トラの信玄急死…武田信玄生誕500年行事直後 寅年迎えられず

トラの信玄急死…武田信玄生誕500年行事直後 寅年迎えられず

22日に急死したベンガル系のトラ「信玄」=甲府市提供

 「甲斐の虎」と畏れ敬われた戦国武将、武田信玄の名を冠しながらも、のんびりとした性格で多くのファンに愛された甲府市立遊亀公園付属動物園のベンガル系トラの雄「信玄」(12歳)が22日、急死した。くしくも2021年11月3日には信玄生誕500年記念の祝賀行事があったばかり。約1カ月後には寅(とら)年を迎えようとしていたさなかの訃報に市民らにも悲しみが広がった。【梅田啓祐】

 市公園緑地課によると「信玄」は09年8月に愛媛県立とべ動物園(愛媛県砥部町)で誕生。11年3月に甲府入りし、約10年間にわたって同園で飼育された。近年は県内唯一のトラとして注目されていた。
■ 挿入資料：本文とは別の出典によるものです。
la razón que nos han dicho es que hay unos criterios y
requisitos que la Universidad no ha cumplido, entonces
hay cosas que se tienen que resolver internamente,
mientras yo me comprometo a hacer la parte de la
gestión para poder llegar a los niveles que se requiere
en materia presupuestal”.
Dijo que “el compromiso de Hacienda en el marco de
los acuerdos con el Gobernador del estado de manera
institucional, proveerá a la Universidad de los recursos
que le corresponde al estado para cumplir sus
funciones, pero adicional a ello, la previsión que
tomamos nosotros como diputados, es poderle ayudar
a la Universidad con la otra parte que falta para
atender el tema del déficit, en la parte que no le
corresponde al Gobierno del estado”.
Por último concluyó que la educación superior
 19日まで変わった様子は見られなかったが20日夜に与えた餌を残すなど食欲不振が見られた。その後、投薬治療を行ったが22日朝、容体が急変して死んだ。市は詳しい死因を調べると同時に、「信玄」の獣舎前に献花台を設置。来園者が「信玄」の死を悼んでいる。

 遊亀公園付属動物園は1919(大正8)年に開設された甲府市の中心地にある都市型動物園。現在、進行中の再整備計画では「猛獣ゾーン」の主要動物にトラを位置づけ、繁殖促進に取り組む姿勢も示している。「信玄」の死を受け、今後、他県の動物園から新たな個体を譲ってもらう可能性も含め、検討するという。

 担当者は「22年は寅年なので顔はめ看板なども準備していたので大変残念だ。市民に愛されたトラだっただけにとても寂しい」と肩を落とした。